Yetkin'in gözleri irice açılmıştı. Az önce Algın, ona egosunu mu tatmin etmeye çalıştığını söylemişti? Bu cümlenin en son söyleneceği kişi Yetkin'di. Genç adamın doğru duymuş olma olasılığı ne kadardı? Elindeki dosyayı sertçe masaya bırakarak "Bana mı dedin?" diye sordu.

Algın, burnundan sıkıntılı bir nefes aldı. Almış olduğu nefesi verdikten sonra "Evet. Sana dedim. Benimle uğraşmaya devam ettiğin sürece de susmayacağım," dedi.

 

♥♥♥

 

Bu hayatta herkesin bir hikâyesi vardır. Bazı hikâyeler insanın yüreğine oturur bazıları ise onları güldürür ve düşündürür. Algın ve Yetkin''in hikâyesiyse yeni başlayacağı için, insanların zihninde nasıl bir yer edineceği belli değildi.

Belki insanları ağlatacak belki de güldürecekti. Sonucu ne olursa olsun, insan kaderindeki insanı bir kez buldu mu asla kaybetmemeliydi.

"Demek susmayacaksın ha?"

Yetkin, ayağa kalktı ve masanın çevresinden dolanıp Algın'ı kolundan tuttu. Hızla hareket ediyor ve genç kızı peşinden sürüklüyordu. O kadar öfkelenmişti ki, nefreti genç kıza duyduğu sevginin biraz olsun önüne geçmişti.

Birlikte odanın dışına çıktıklarında, herkesin gözü ikisine dönmüştü. Yetkin'in sert yüz ifadesi ve Algın'ın kolunu kurtarma çabası, en çok dikkat çeken şeydi.

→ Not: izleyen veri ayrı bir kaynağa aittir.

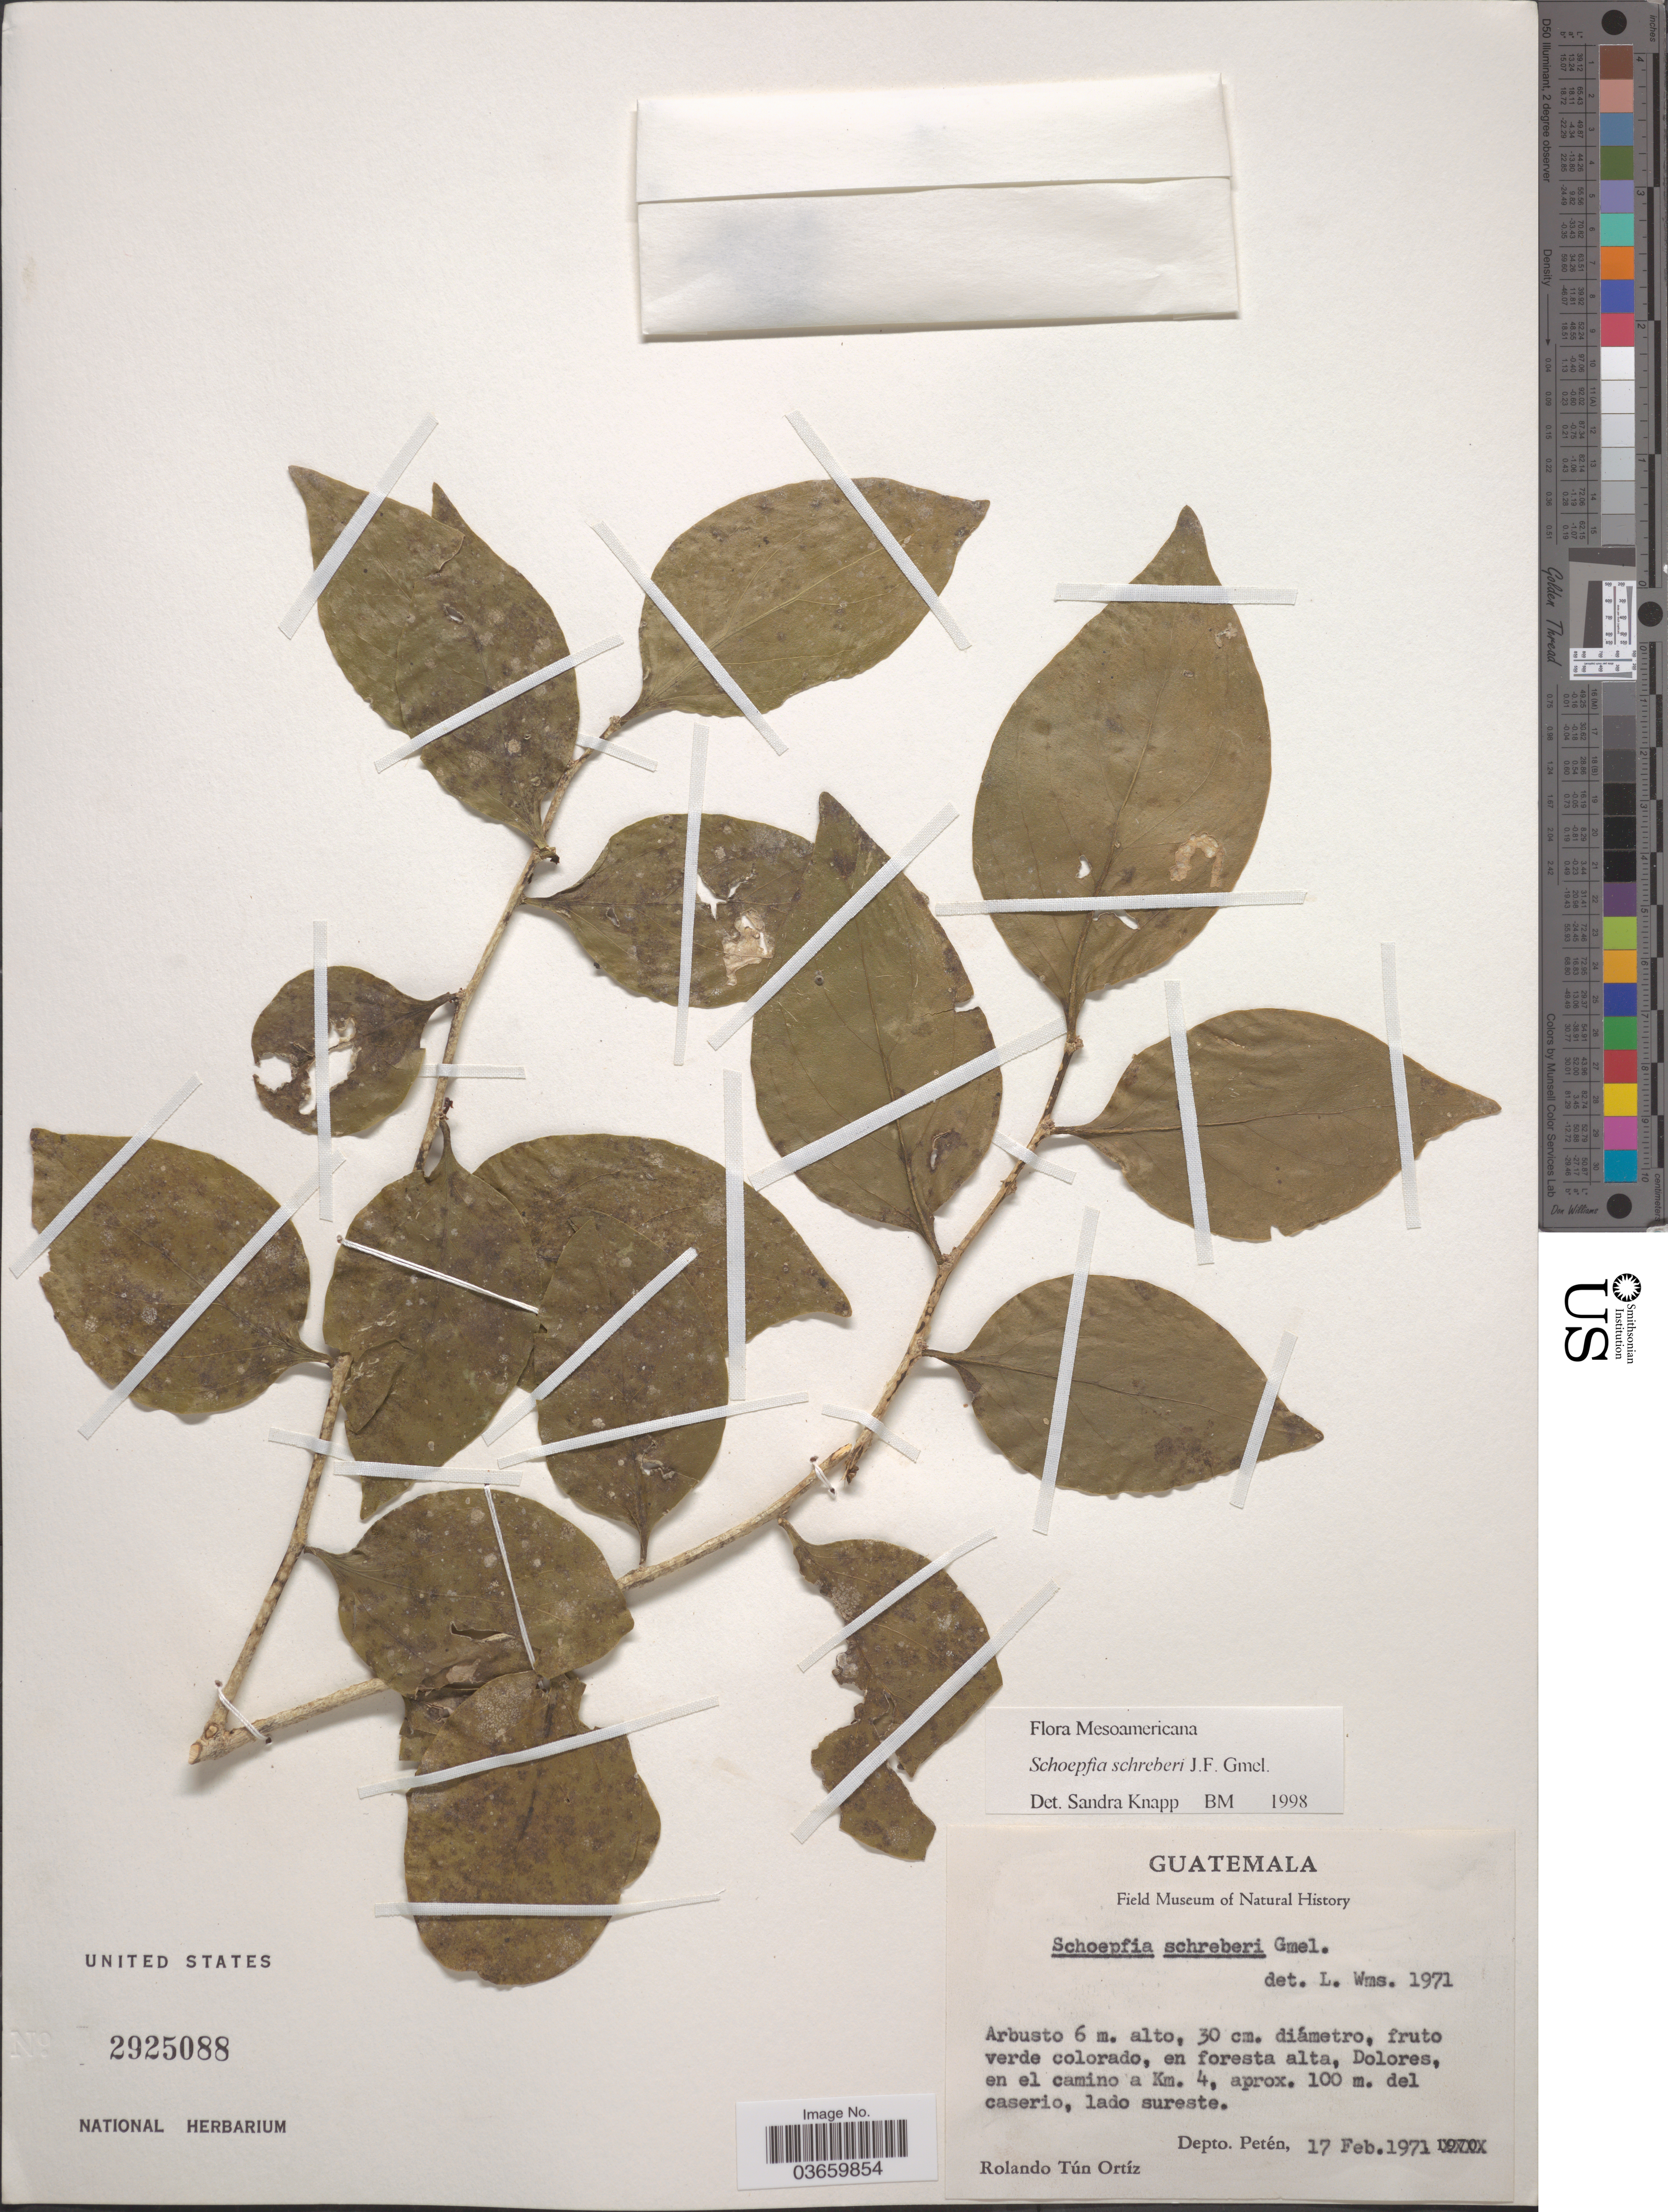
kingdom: Plantae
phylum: Tracheophyta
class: Magnoliopsida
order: Santalales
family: Schoepfiaceae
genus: Schoepfia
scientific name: Schoepfia schreberi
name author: J.F. Gmel.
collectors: R. Tún Ortíz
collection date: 1971-02-17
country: Guatemala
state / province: El Petén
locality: Dolores, en el camino a Km. 4, approx. 100 m. del caserio, lado sureste. Depto. Petén.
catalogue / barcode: US 2925088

Algın, canı yandığı için kolunu kurtarmaya çalıştı ve başarılı olamayınca "Canımı yakıyorsun. Bırak kolumu!" diye bağırdı.

Yetkin, Algın'ın söylediğini duymuştu. Öfkesi daha da artarken "Bırakacağım. Her şeyin bir sırası var. Şimdi sus ve yürümeye devam et." dedi. Genç kızı daha da sert bir şekilde çekiştirmeye başladı. Bu yaptığı davranış kadınları kırmamak için elinden geleni yapan Yetkin'e göre değildi. Bu o değildi. Neden kendi gibi davranmıyordu?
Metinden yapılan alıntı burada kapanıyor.